From the records below, extract every line that contains the word "pour", and reproduce each of those lines in full.

Text data extracted from pages:

•••

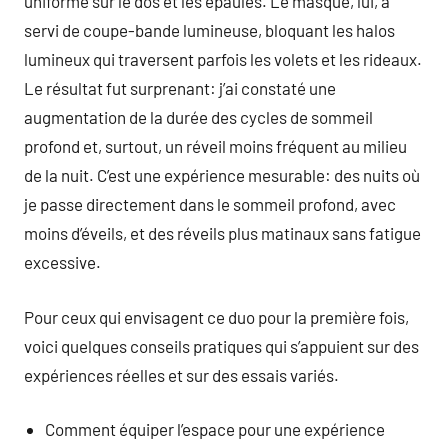
uniforme sur le dos et les épaules. Le masque, lui, a
servi de coupe-bande lumineuse, bloquant les halos
lumineux qui traversent parfois les volets et les rideaux.
Le résultat fut surprenant: j’ai constaté une
augmentation de la durée des cycles de sommeil
profond et, surtout, un réveil moins fréquent au milieu
de la nuit. C’est une expérience mesurable: des nuits où
je passe directement dans le sommeil profond, avec
moins d’éveils, et des réveils plus matinaux sans fatigue
excessive.
Pour ceux qui envisagent ce duo pour la première fois,
voici quelques conseils pratiques qui s’appuient sur des
expériences réelles et sur des essais variés.
Comment équiper l’espace pour une expérience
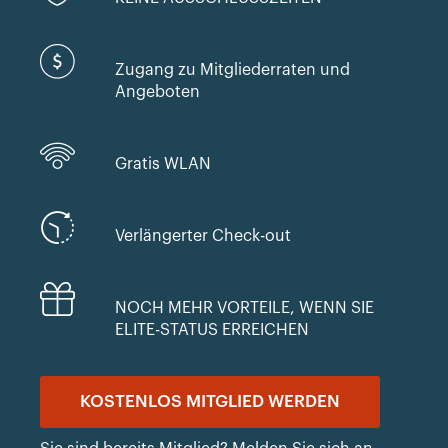
Zugang zu Mitgliederraten und
Angeboten
Gratis WLAN
Verlängerter Check-out
NOCH MEHR VORTEILE, WENN SIE
ELITE-STATUS ERREICHEN
KOSTENLOS MITGLIED WERDEN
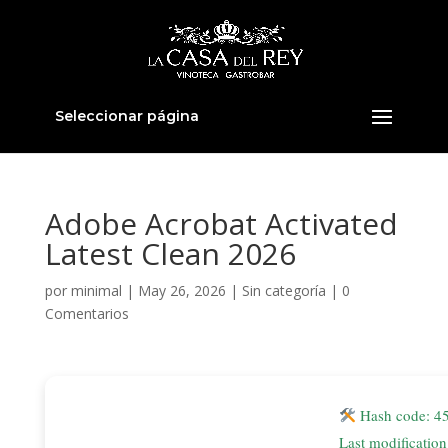
Seleccionar página
Adobe Acrobat Activated
Latest Clean 2026
por
minimal
|
May 26, 2026
|
Sin categoría
|
0
Comentarios
Hash code: 4
Last modificatio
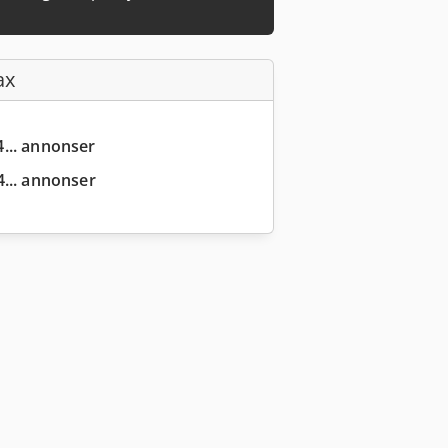
ax
... annonser
... annonser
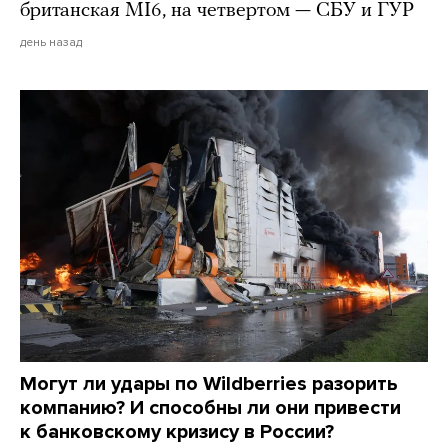
британская MI6, на четвертом — СБУ и ГУР
день назад
Могут ли удары по Wildberries разорить
компанию? И способны ли они привести
к банковскому кризису в России?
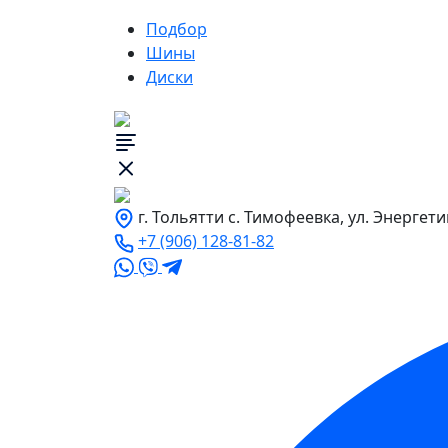
Подбор
Шины
Диски
г. Тольятти с. Тимофеевка, ул. Энергети
+7 (906) 128-81-82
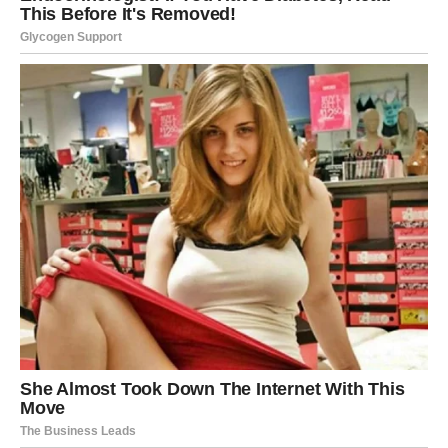
Lukas osjeća potrebu da brani svoju reputaciju, ne samo kao
umjetnika, već kao građanina koji ima pravo na svoje
mišljenje. „Nikada se neću skloniti pred pritiscima. Neću
dozvoliti da me kriminalizuju zbog onoga što mislim i govorim“,
dodao je, ističući svoju odlučnost da se bori protiv nepravde.
Ova izjava podsjeća na slične situacije u prošlosti, kada su se
umjetnici i javne ličnosti suočavali s represijom zbog svojih
stavova, ali su, uprkos tome, nastavili da se bore za svoja
prava i prava drugih.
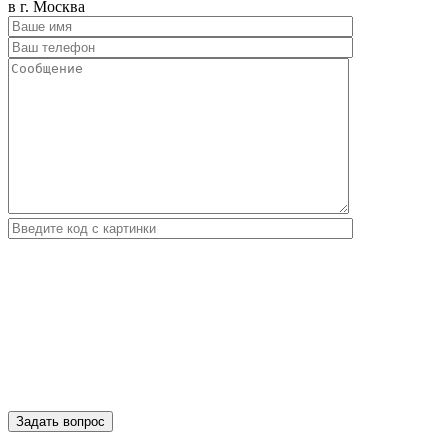
в г. Москва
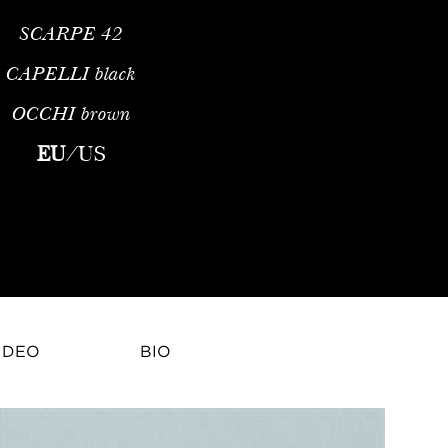
SCARPE
42
CAPELLI
black
OCCHI
brown
di etnia mista nato a Bangkok, in Thailandia. È un modello di 
EU
/
US
IDEO
BIO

•••

### WRITTEN RESPONSE
Pour ceux qui envisagent ce duo pour la première fois,
Comment équiper l’espace pour une expérience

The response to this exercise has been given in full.